Wo gibts Realersatz für die Parkplätze, die mit der Neugestaltung Marktplatz, Bohl und Blumenmarkt aufgehoben werden? Laut Pappa ist Ersatz bereits vorhanden, in den vielen Parkgaragen rund um das Areal.

Wann kann ein Markt stattfinden, wann nicht? Immer dann, wenn keine Veranstaltungen auf dem Marktplatz durchgeführt würden, sagt Pappa.

Was geschieht mit der Calatravahalle? Je nachdem wie die Haltestellen-Frage für den ÖV entschieden würde, könne die Calatravahalle abgebrochen oder auch stehengelassen werden, meinte Kessler.

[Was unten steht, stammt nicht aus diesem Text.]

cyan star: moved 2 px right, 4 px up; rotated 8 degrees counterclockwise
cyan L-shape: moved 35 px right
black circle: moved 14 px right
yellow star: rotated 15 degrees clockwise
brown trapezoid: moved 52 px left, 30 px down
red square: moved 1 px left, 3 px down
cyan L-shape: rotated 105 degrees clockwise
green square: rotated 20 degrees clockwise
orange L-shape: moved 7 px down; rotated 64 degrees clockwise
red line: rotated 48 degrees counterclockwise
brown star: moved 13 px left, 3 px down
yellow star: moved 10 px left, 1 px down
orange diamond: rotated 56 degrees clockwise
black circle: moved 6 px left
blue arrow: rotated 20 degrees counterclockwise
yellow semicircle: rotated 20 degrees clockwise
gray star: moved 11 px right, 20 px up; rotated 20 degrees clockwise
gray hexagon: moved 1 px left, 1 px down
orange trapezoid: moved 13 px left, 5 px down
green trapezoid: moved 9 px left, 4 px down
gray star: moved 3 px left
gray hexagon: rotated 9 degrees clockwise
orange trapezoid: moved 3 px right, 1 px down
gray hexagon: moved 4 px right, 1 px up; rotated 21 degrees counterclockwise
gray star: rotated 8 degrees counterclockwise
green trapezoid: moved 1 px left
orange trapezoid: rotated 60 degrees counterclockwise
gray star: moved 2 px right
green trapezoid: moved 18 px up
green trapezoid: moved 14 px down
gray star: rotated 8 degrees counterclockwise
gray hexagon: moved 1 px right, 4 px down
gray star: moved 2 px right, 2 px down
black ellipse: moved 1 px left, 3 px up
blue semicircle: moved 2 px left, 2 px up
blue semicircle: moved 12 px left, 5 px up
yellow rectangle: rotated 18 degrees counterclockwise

Was bedeutet die Erdgeschoss-Nutzung? Damit sei eine Nutzungsverknüpfung der Erdgeschosse in den Liegenschaften mit dem öffentlichen Platz gemeint. Die Eigentümer der Häuser seien daran interessiert, sagte der Stadtplaner.

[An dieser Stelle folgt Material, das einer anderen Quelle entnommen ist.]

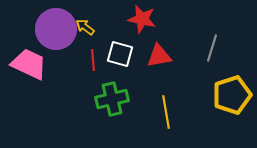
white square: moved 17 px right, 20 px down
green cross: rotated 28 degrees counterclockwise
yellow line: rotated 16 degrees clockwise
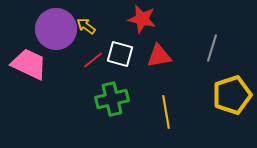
yellow arrow: moved 1 px right, 1 px up
red line: rotated 55 degrees clockwise
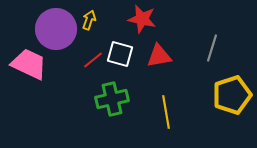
yellow arrow: moved 3 px right, 6 px up; rotated 72 degrees clockwise
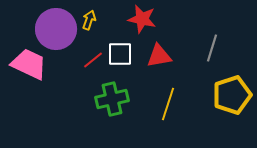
white square: rotated 16 degrees counterclockwise
yellow line: moved 2 px right, 8 px up; rotated 28 degrees clockwise
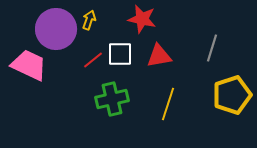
pink trapezoid: moved 1 px down
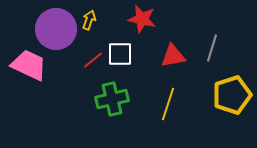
red triangle: moved 14 px right
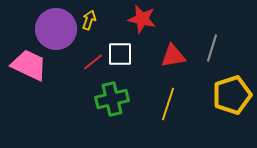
red line: moved 2 px down
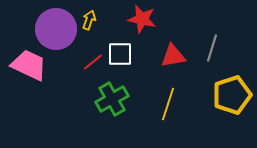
green cross: rotated 16 degrees counterclockwise
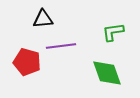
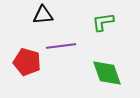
black triangle: moved 4 px up
green L-shape: moved 10 px left, 10 px up
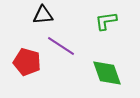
green L-shape: moved 3 px right, 1 px up
purple line: rotated 40 degrees clockwise
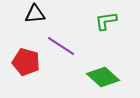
black triangle: moved 8 px left, 1 px up
red pentagon: moved 1 px left
green diamond: moved 4 px left, 4 px down; rotated 28 degrees counterclockwise
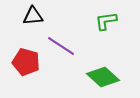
black triangle: moved 2 px left, 2 px down
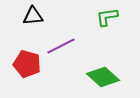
green L-shape: moved 1 px right, 4 px up
purple line: rotated 60 degrees counterclockwise
red pentagon: moved 1 px right, 2 px down
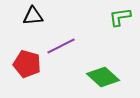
green L-shape: moved 13 px right
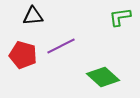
red pentagon: moved 4 px left, 9 px up
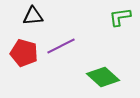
red pentagon: moved 1 px right, 2 px up
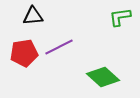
purple line: moved 2 px left, 1 px down
red pentagon: rotated 24 degrees counterclockwise
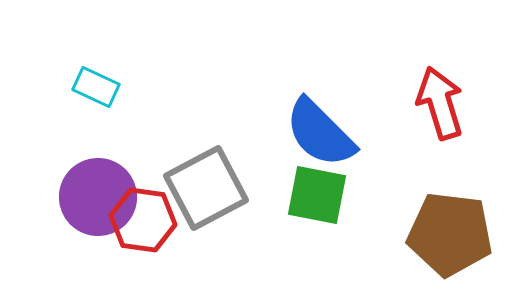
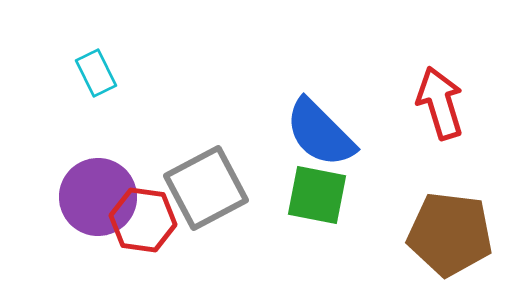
cyan rectangle: moved 14 px up; rotated 39 degrees clockwise
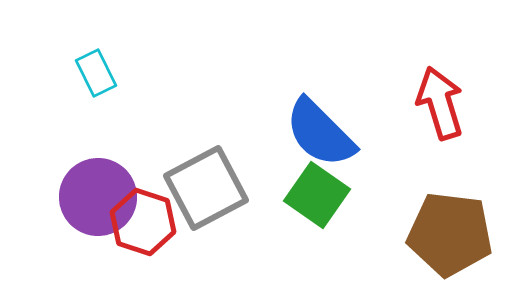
green square: rotated 24 degrees clockwise
red hexagon: moved 2 px down; rotated 10 degrees clockwise
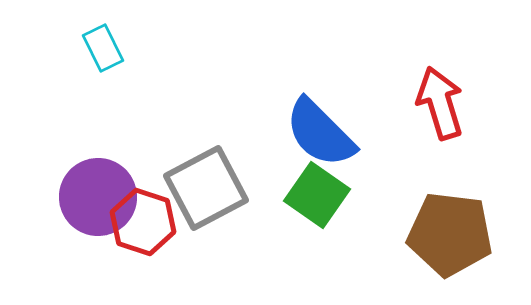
cyan rectangle: moved 7 px right, 25 px up
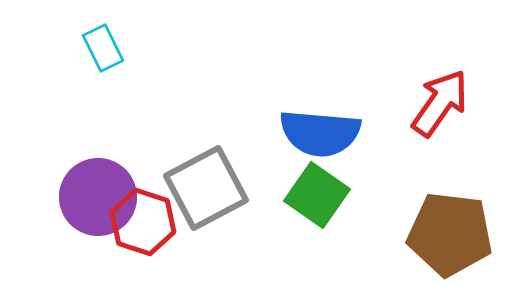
red arrow: rotated 52 degrees clockwise
blue semicircle: rotated 40 degrees counterclockwise
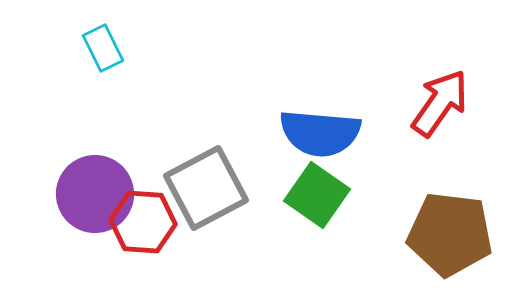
purple circle: moved 3 px left, 3 px up
red hexagon: rotated 14 degrees counterclockwise
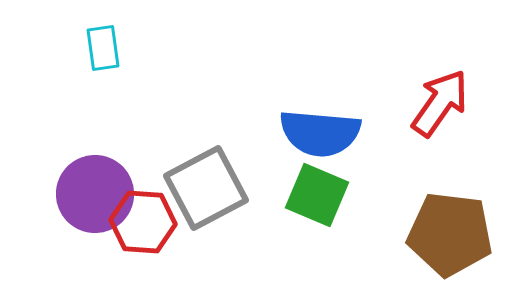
cyan rectangle: rotated 18 degrees clockwise
green square: rotated 12 degrees counterclockwise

Und wann, Frau Stadträtin, können Sie Ihre erste Bratwurst auf dem neuen Marktplatz essen? Pappa hofft, dass das noch in ihrer Amtszeit möglich ist.

1 Kommentar zu Vision nimmt Formen an

  • Christoph Maeder sagt:

    Die ganze planerische Betriebsamkeit um den Marktplatz ist für mich als Einwohner von St. Gallen immer unverständlicher. Was ist denn eigentlich nicht gut am jetzigen Zustand? Die Rondelle gehört renoviert, weil sie in einem beschämenden Zustand ist, der Calatravabogen als städtebauliche Perle muss bleiben und damit ist doch im grossen Ganzen alles in Ordnung und funktioniert. Und die doofen Streitereien wegen ein paar Parkplätzen versteht doch auch schon lange niemand mehr …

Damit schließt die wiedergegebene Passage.